3. Experiment Results – Concurrency
Transaction 2 succeeds instantly, receiving auto‑increment ID 2 while Transaction 1 is still open, proving that InnoDB allows concurrent inserts at the transaction level.
The author notes that although inserts are concurrent, the storage engine still locks data pages, so rows on the same page are written serially.
4. Observing Phantom Reads
When the same experiment is repeated with a SELECT before the second insert, the second transaction’s insert no longer appears to cause a phantom read. The article shows screenshots where Transaction 1 can see the row inserted by Transaction 2 before it commits, indicating a phantom‑read scenario.

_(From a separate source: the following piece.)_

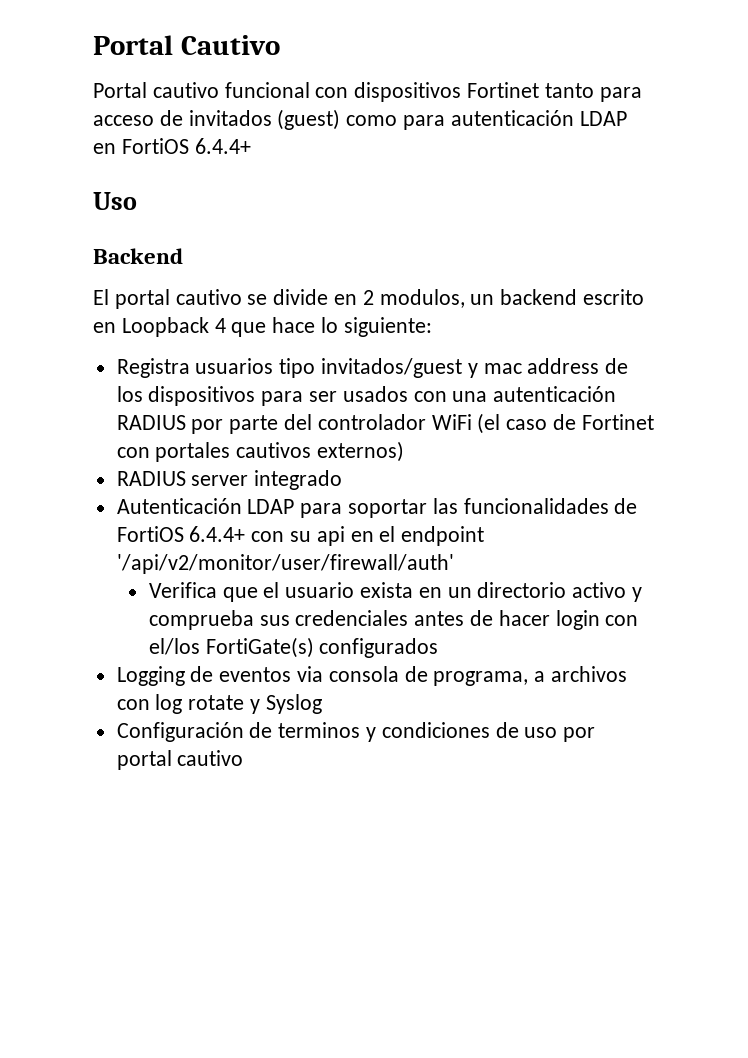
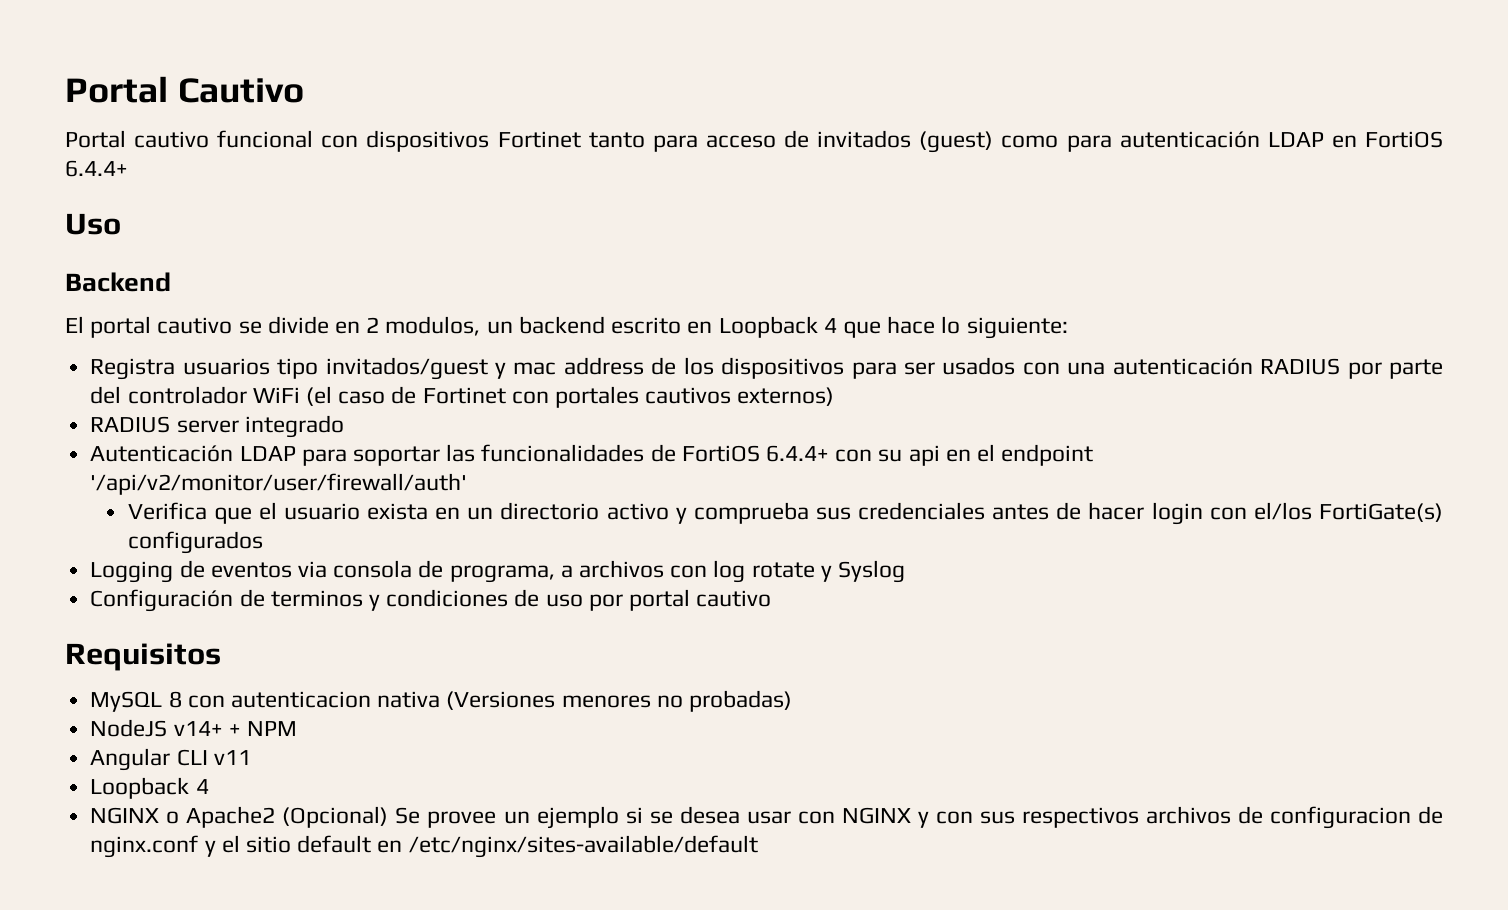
(244, 758) none -> [65,643,221,671] [90,690,792,712] [90,719,297,737] [90,748,251,771] [90,777,209,799] [90,806,1443,829] [90,835,758,858] // Requisitos // MySQL 8 con autenticacion nativa (Versiones menores no probadas) // NodeJS v14+ + NPM // Angular CLI v11 // Loopback 4 // NGINX o Apache2 (Opcional) Se provee un ejemplo si se desea usar con NGINX y con sus respectivos archivos de configuracion de nginx.conf y el sitio default en /etc/nginx/sites-available/default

5. Why Phantom Reads Occur – Lock Types
MySQL does not place gap locks on plain INSERTs, opting for an insert‑intention lock to keep insert concurrency high. The documentation defines this lock as a lightweight lock that allows multiple transactions to insert into the same index gap without blocking each other.
5.1 MVCC and ReadView
For SELECT statements, InnoDB relies on Multi‑Version Concurrency Control (MVCC) and a ReadView to present a consistent snapshot. The ReadView records the IDs of all active transactions ( m_ids), the smallest active ID ( min_trx_id), the next ID to be assigned ( max_trx_id), and the creator’s ID ( creator_trx_id).
m_ids : list of active transaction IDs at ReadView creation.
min_trx_id : smallest ID in m_ids.
max_trx_id : next ID to be allocated.
creator_trx_id : ID of the transaction that generated the ReadView.
Visibility rules:
If a row’s trx_id equals creator_trx_id, the current transaction sees its own changes.
If trx_id < min_trx_id, the row was committed before the ReadView and is visible.
If trx_id ≥ max_trx_id, the row was created after the ReadView and is invisible.
If min_trx_id ≤ trx_id < max_trx_id, the row is visible only if its trx_id is not in m_ids (i.e., the creating transaction has committed).
In READ‑COMMITTED isolation, a ReadView is built on the first SELECT of a transaction; in REPEATABLE‑READ, the same ReadView is reused for all subsequent SELECTs, preventing newly committed rows from appearing.
6. Conclusion
InnoDB inserts are concurrent at the transaction level.
MySQL does not suffer from phantom reads on INSERT because MVCC together with ReadView ensures a consistent snapshot, while insert‑intention locks keep insert concurrency high.